COMMENT BY LUCY FRAZER MP

Everyone agrees this country needs more homes – homes to rent, to buy, to part-buy. We need to get more people on to the housing ladder.

The issue, of course, is we don’t always agree on where to build those homes.

But there’s a ready-made solution to this problem: brownfield sites.

For the most part, brownfield sites are land which has already been developed and usually hooked up to electricity and mains drainage.

These sites are ripe for regeneration and deserve to be prioritised.

They’re often old factories, boarded up shopping centres and car parks. Think the old MG/Rover factory at Longbridge. It stood derelict for years before Government cash helped transform the site into hundreds of new, high-quality homes sitting side by side shops, restaurants, gyms and local businesses offering a whole host of career opportunities.

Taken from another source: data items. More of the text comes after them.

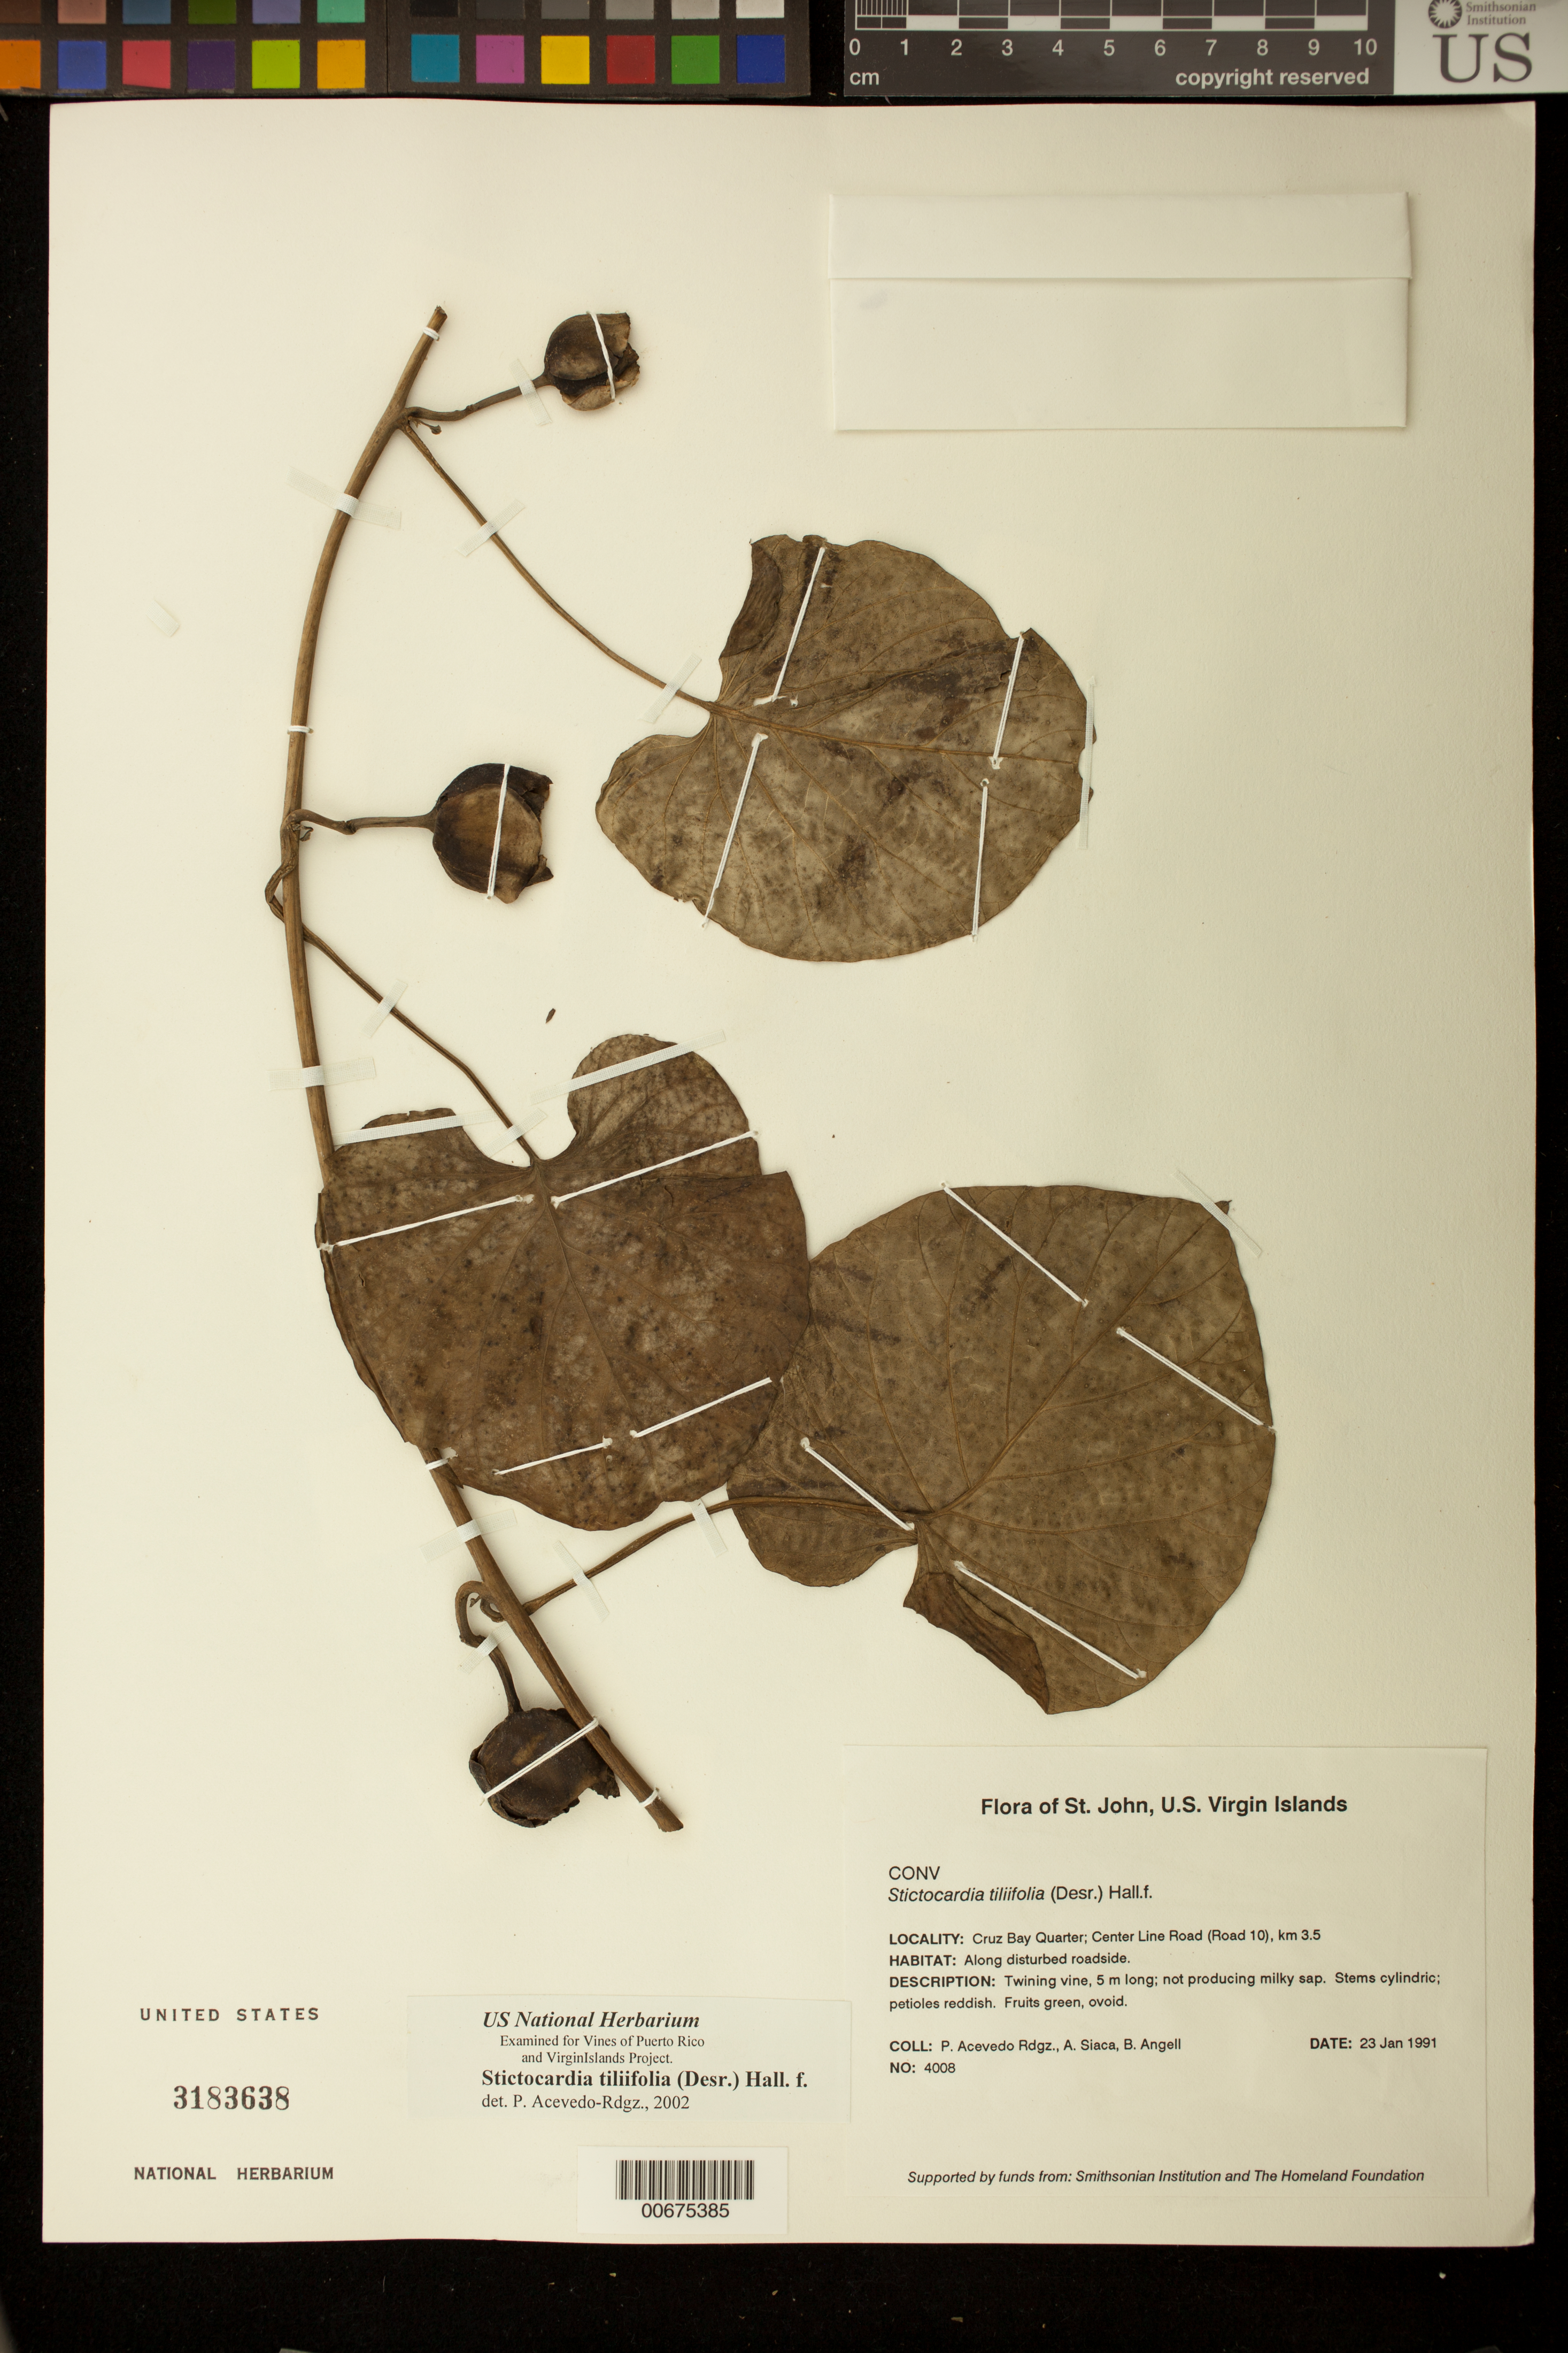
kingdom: Plantae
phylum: Tracheophyta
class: Magnoliopsida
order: Solanales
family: Convolvulaceae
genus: Stictocardia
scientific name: Stictocardia tiliifolia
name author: (Desr.) Hallier f.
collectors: P. Acevedo-Rodr., A. Siaca & Bobbi Angell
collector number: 4008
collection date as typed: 23 Jan 1991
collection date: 1991-01-23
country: U.S. Virgin Islands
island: St. John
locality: Cruz Bay Quarter; Center Line Road (Road 10), km 3.5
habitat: Along disturbed roadside.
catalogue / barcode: US 3183638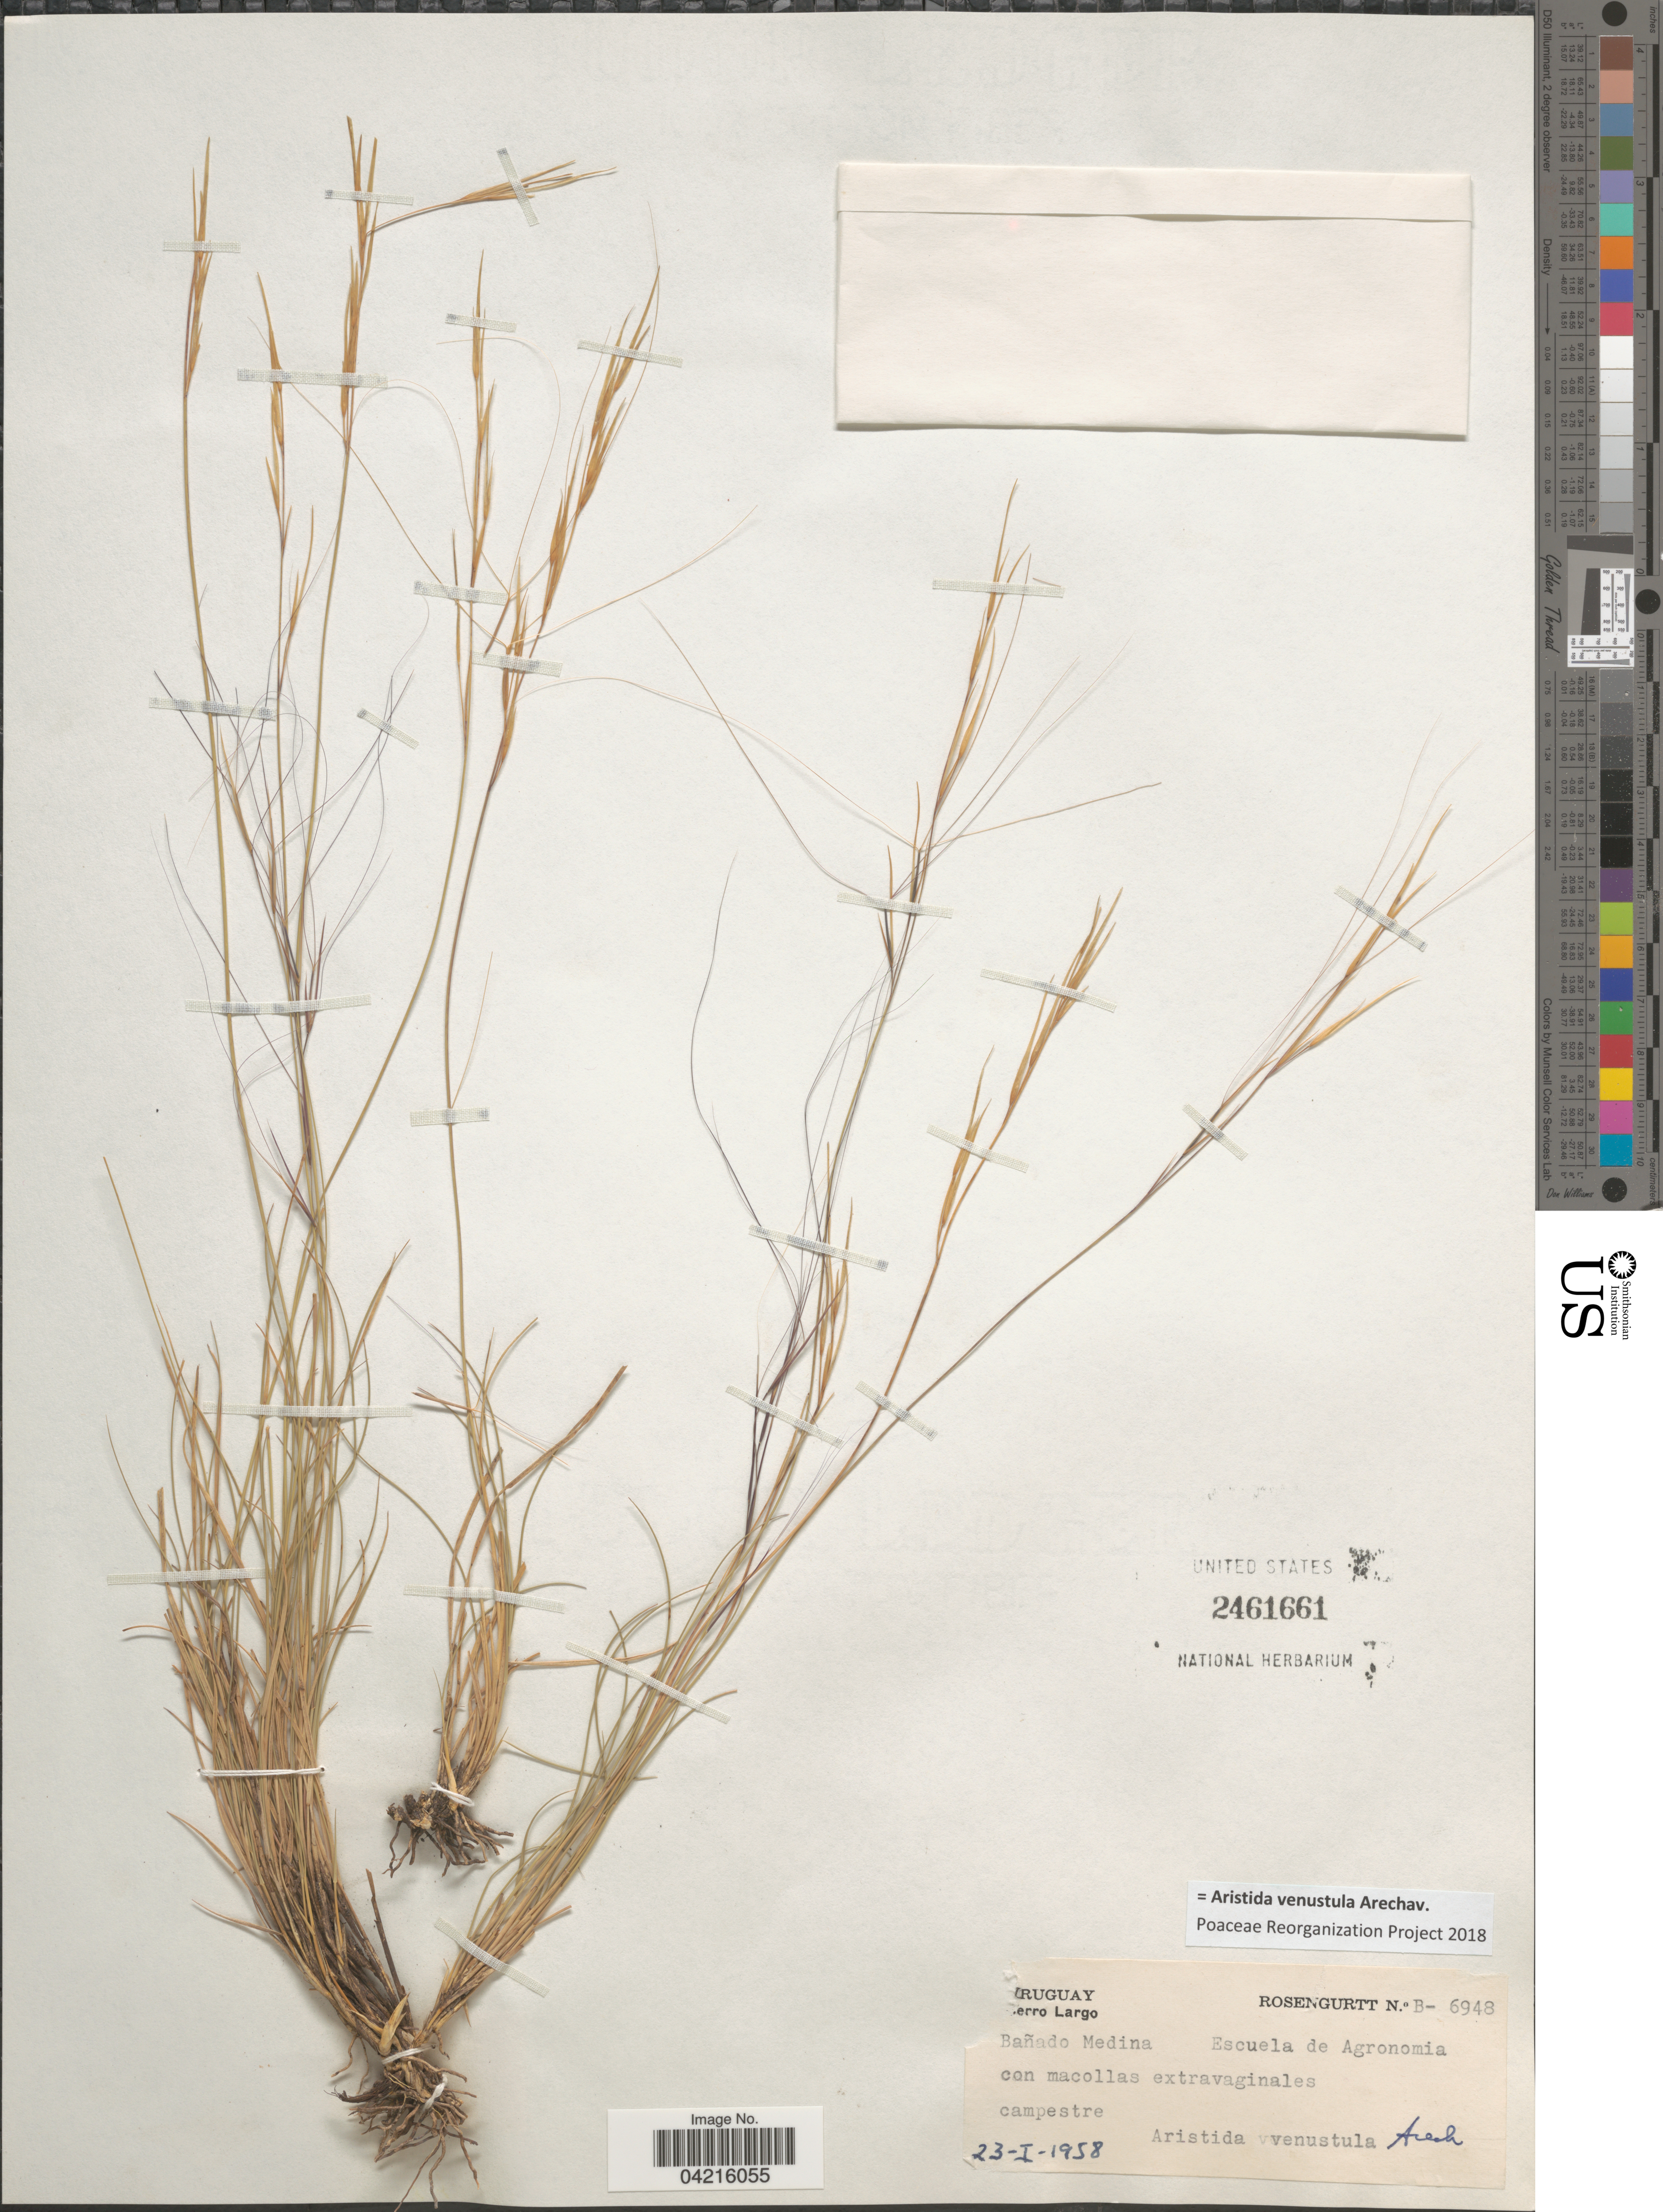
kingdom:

We need more of that which is why, today, we’re making it much easier for councils to sweep away ugly, unused industrial buildings and build new, beautifully designed, high-quality homes in their place.

£60m of brownfield funding is up for grabs and we’re asking councils who have sites in mind to go ahead and get their bids in straightaway.

This investment will have a massive effect on local housebuilding, especially for councils who need the cash to clear the land and get it ready for builders to come on site and get spades in the ground.

The money we’re announcing today is just one small part of our £180m Brownfield Land Release Fund 2 that will free up land for up to 17,600 new homes on brownfield sites while creating 56,000 new jobs for bricklayers, carpenters and apprentices.

Our brownfield first approach will not just protect cherished greenbelt land, it will breathe new life into run-down sites, spur regeneration and level up towns and cities right across the country.

  • Lucy Frazer is Housing and Planning Minister.